--- Exercise inputs ---

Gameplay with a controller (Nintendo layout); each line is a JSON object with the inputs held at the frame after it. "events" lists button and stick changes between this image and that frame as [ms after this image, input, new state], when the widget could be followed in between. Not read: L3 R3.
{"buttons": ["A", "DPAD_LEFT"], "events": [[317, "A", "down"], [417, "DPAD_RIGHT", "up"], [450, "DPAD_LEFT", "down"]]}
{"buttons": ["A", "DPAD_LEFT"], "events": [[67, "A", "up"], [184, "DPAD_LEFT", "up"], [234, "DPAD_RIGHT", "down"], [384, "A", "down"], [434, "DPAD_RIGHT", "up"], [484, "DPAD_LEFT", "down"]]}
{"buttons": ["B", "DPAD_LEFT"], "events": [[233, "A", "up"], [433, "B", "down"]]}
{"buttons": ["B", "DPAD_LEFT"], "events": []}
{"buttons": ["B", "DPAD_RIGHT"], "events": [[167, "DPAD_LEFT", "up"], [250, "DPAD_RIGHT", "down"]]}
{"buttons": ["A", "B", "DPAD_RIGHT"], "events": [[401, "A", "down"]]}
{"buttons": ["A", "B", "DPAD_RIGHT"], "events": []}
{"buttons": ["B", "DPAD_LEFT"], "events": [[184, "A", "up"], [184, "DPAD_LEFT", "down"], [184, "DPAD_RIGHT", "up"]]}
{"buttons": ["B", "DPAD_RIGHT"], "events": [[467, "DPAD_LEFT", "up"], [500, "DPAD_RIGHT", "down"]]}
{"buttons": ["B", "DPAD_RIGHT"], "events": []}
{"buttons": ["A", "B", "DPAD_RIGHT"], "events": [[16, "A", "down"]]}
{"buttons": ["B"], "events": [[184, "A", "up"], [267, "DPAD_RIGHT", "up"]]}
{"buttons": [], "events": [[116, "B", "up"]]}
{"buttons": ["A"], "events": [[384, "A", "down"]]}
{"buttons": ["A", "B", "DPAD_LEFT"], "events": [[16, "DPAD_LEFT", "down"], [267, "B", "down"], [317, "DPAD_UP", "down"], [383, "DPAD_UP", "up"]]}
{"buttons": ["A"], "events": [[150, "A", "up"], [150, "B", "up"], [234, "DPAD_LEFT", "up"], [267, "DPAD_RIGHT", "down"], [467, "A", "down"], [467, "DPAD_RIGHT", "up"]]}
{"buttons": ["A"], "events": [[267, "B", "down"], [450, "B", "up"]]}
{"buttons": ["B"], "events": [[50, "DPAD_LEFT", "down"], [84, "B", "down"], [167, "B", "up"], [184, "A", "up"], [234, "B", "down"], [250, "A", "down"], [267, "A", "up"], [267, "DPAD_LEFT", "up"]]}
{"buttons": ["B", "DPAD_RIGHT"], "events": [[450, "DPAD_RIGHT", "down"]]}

---

Would you restate all of the material, word for word?

Gameplay with a controller (Nintendo layout); each line is a JSON object with the inputs held at the frame after it. "events" lists button and stick changes between this image and that frame as [ms after this image, input, new state], when the widget could be followed in between. Not read: L3 R3.
{"buttons": ["A", "DPAD_LEFT"], "events": [[317, "A", "down"], [417, "DPAD_RIGHT", "up"], [450, "DPAD_LEFT", "down"]]}
{"buttons": ["A", "DPAD_LEFT"], "events": [[67, "A", "up"], [184, "DPAD_LEFT", "up"], [234, "DPAD_RIGHT", "down"], [384, "A", "down"], [434, "DPAD_RIGHT", "up"], [484, "DPAD_LEFT", "down"]]}
{"buttons": ["B", "DPAD_LEFT"], "events": [[233, "A", "up"], [433, "B", "down"]]}
{"buttons": ["B", "DPAD_LEFT"], "events": []}
{"buttons": ["B", "DPAD_RIGHT"], "events": [[167, "DPAD_LEFT", "up"], [250, "DPAD_RIGHT", "down"]]}
{"buttons": ["A", "B", "DPAD_RIGHT"], "events": [[401, "A", "down"]]}
{"buttons": ["A", "B", "DPAD_RIGHT"], "events": []}
{"buttons": ["B", "DPAD_LEFT"], "events": [[184, "A", "up"], [184, "DPAD_LEFT", "down"], [184, "DPAD_RIGHT", "up"]]}
{"buttons": ["B", "DPAD_RIGHT"], "events": [[467, "DPAD_LEFT", "up"], [500, "DPAD_RIGHT", "down"]]}
{"buttons": ["B", "DPAD_RIGHT"], "events": []}
{"buttons": ["A", "B", "DPAD_RIGHT"], "events": [[16, "A", "down"]]}
{"buttons": ["B"], "events": [[184, "A", "up"], [267, "DPAD_RIGHT", "up"]]}
{"buttons": [], "events": [[116, "B", "up"]]}
{"buttons": ["A"], "events": [[384, "A", "down"]]}
{"buttons": ["A", "B", "DPAD_LEFT"], "events": [[16, "DPAD_LEFT", "down"], [267, "B", "down"], [317, "DPAD_UP", "down"], [383, "DPAD_UP", "up"]]}
{"buttons": ["A"], "events": [[150, "A", "up"], [150, "B", "up"], [234, "DPAD_LEFT", "up"], [267, "DPAD_RIGHT", "down"], [467, "A", "down"], [467, "DPAD_RIGHT", "up"]]}
{"buttons": ["A"], "events": [[267, "B", "down"], [450, "B", "up"]]}
{"buttons": ["B"], "events": [[50, "DPAD_LEFT", "down"], [84, "B", "down"], [167, "B", "up"], [184, "A", "up"], [234, "B", "down"], [250, "A", "down"], [267, "A", "up"], [267, "DPAD_LEFT", "up"]]}
{"buttons": ["B", "DPAD_RIGHT"], "events": [[450, "DPAD_RIGHT", "down"]]}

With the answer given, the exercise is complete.